### Your assignment
When you copy the material, keep each line exactly as it appears.

### Source material
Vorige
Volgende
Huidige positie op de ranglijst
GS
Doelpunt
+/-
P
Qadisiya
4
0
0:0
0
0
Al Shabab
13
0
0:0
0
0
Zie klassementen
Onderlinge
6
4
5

### Solution
Vorige
Volgende
Huidige positie op de ranglijst
GS
Doelpunt
+/-
P
Qadisiya
4
0
0:0
0
0
Al Shabab
13
0
0:0
0
0
Zie klassementen
Onderlinge
6
4
5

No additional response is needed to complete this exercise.